Tuesday, April 10, 2012

Rain in Spain has not left the Plain

Wait a Moment
By Mark Grant
It sounds good when said and credible and positive but the problem is that it is one more absurd illusion. Spain, this morning, says the next round of budget cuts are going to come from Education and Health benefits which is all very nice except they do not totally come under the purview of the Spanish Federal government. The way that Spain is currently constructed these expenditures are mostly under the control of the regional governments and so that these kinds of promises by the current administration in Spain are wisps of cultivated air floating from Madrid to Berlin. Even if the Federal government could get the cuts accomplished it will take them months and perhaps months and months so that the headlines of what Spain is going to do has all of the substance of the milky froth atop some cup of coffee in Valencia that resembles a cappuccino.
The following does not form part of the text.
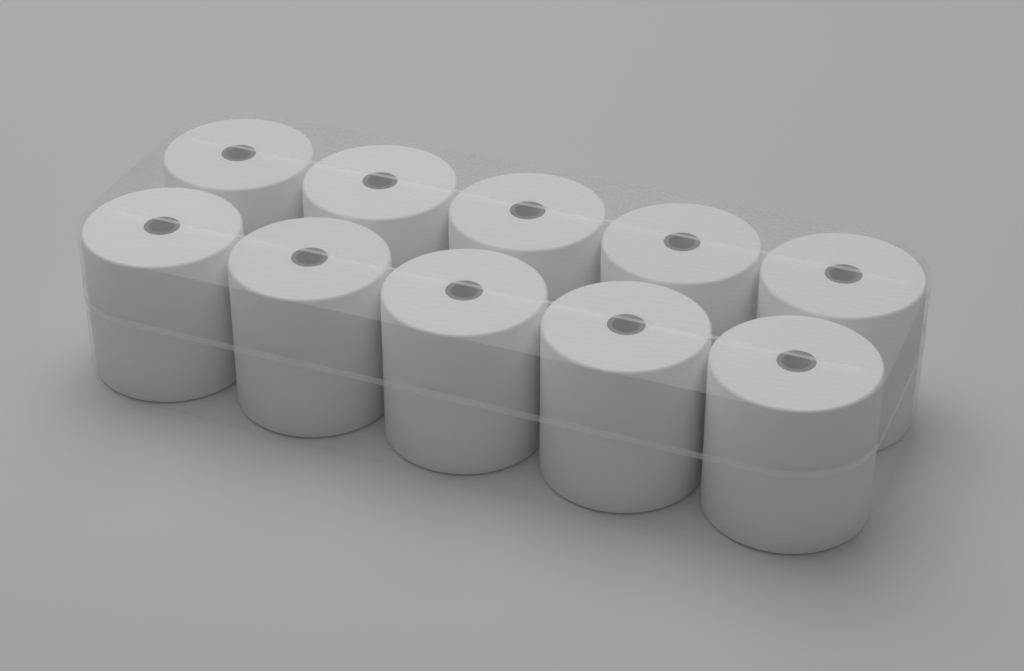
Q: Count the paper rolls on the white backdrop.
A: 10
Now Spain’s GDP is projected to be approximately $1.4 trillion in 2012 and they are missing their EU mandated target by about 5.30% which is $74.2 billion in aggregate. The fantasy of Health and Education cuts only amounts to $13 billion if actualized and they are back to the standard European tricks that the rest will come from a crackdown on tax evaders, asset sales and projected economic growth which have all of the substance of Don Quixote’s windmills. In 2011 the government of Spain promised to curtail the deficits of the Regions and they fell short by 2.5% or $35 billion. For all of Spain they promised the EU in 2011 that they would shrink their deficit by 3.2% and the reality was only 0.8% after all was said and done. To understand Spain better you should know that about 60% of the regional budgets are directed at Health and Education so that the Regions would have to cut approximately 10% of their budgets to attain the $13 billion that the Federal government is calling for and I do not believe that local politics will allow for this.
To make matters worse the Regions’ debt now accounts for more than one-third of the national debt to GDP and each and every Region is now running at a deficit. There is quite a variance here from around -1.0% in Madrid to more than -7.0% at Castilla-La Mancha. There are such strong feelings in Catalonia that the Region has threatened to take the national government to court for not respecting the laws for the autonomous regions of Spain. In an amusing footnote the CEO of Spain’s largest bank, Santander, spoke this morning in Madrid and called for the ECB to begin massive Quantitative Easing and to buy both public and private debt. Everyone in Europe wants to spend everyone else’s money, not their own of course, and then not to be held accountable for it as Eurostat does not count sovereign guarantees or contingent liabilities of the nations in Europe. The ECB is owned by all of the governments in Europe of course, but tell no one; no one at all.
“Mere flimflam stories and nothing but shams and lies.”
                                                                 -Miguel Cervantes
To make matters worse they government of Spain is now directing the Spanish banks to raise an additional $65 billion in 2012 which is going to come from where I wonder. Perhaps the Spanish Inquisition Fund for the Unemployed. The unemployment numbers for Spain are now the highest in Europe for both the general population and those under 35 which now stands at almost one-half of the country’s younger people. I fear that Prime Minister Rajoy’s eminence may be of short duration.
“Spain does not need a financial bailout at this moment."
              -Spanish Economy Minister Luis de Guindos, April 10, 2012
Wait just a moment; the next one will arrive!